Trainer¶
Description¶
Handler designed to simplify the process of model training for the user by eliminating the need to manually prescribe a sequence of actions. It is a kind of a wrapper function around the operations on data.
Info
In handlers, depending on the location of the data, splitting can be performed in the following ways:
- data is placed on the disk: first, data is split into macrobatches - blocks that are entirely placed in the GPU, whereafter the macrobatch is split into smaller batches, which are then fed directly to the model input;
- data has already been placed in the GPU: it is split into batches, which are then fed directly to the input of the model.
Initializing¶
def __init__(self, mod, cost, optimizer, onBatchFinish=None, batchsize=128):
Parameters
Parameter | Allowed types | Description | Default |
---|---|---|---|
mod | Module | Trainable neural network | - |
cost | Cost | Target function | - |
optimizer | Optimizer | Model optimizer | - |
onBatchFinish | callable | Function that will be called upon completion of processing of a batch of data | None |
batchsize | int | Size of a data batch | 128 |
Explanations
-
Methods¶
All the basic methods of handlers can be found in the documentation for the parent class Handler.
trainFromHost
¶
def trainFromHost(self, data, target, macroBatchSize=10000, onMacroBatchFinish=None, random=True):
Functionality
Wrapper function around the handleFromHost() method of the Handler parent class that takes into account the specifics of the training process: when the method is called, the accumulated error is reset and the model is switched to the training mode (some network layers can behave differently in the training and inference modes).
Parameters
Parameter | Allowed types | Description | Default |
---|---|---|---|
data | tensor | Data tensor | - |
target | tensor | Tensor of data corresponding labels | None |
macroBatchSize | int | Size of a macrobatch. The data will be split into macrobatches sized macrobatchSize | 10000 |
onMacroBatchFinish | callable | Function that will be called after processing the macrobatch | None |
random | bool | Whether the data batches should be shuffled randomly before processing | True |
Explanations
-
train
¶
def train(self, data, target, random=True):
Functionality
Wrapper function around the handle() method of the Handler parent class that takes into account the specifics of the training process: when the method is called, the accumulated error is reset and the model is switched to the training mode (some network layers can behave differently in the training and inference modes).
Parameters
Parameter | Allowed types | Description | Default |
---|---|---|---|
data | GPUArray | Data tensor placed in the GPU | - |
target | GPUArray | Tensor of data corresponding labels, placed in the GPU | None |
random | bool | Whether the data batches should be shuffled randomly before processing | True |
Explanations
-
handleBatch
¶
def handleBatch(self, batch, idx, state):
Functionality
Root method of the training handler.
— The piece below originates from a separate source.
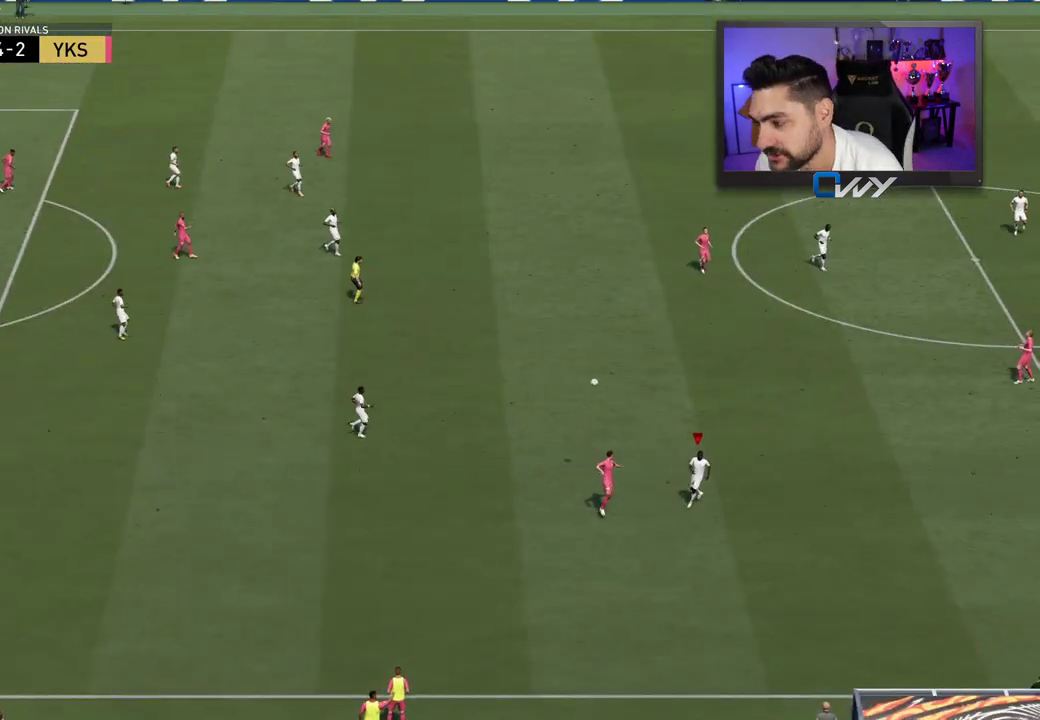
{"buttons": [], "left_stick": "center", "right_stick": "center", "events": []}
It calculates the gradient of the error function on the transmitted batch and propagates the error back, after which it starts the process of updating the model weights by the optimizer.
Parameters
Parameter | Allowed types | Description | Default |
---|---|---|---|
batch | list | List of two elements: [data, target] |
- |
idx | int | Index number of the data batch | - |
state | dict | Dictionary containing information about the state of data processing | - |
Explanations
-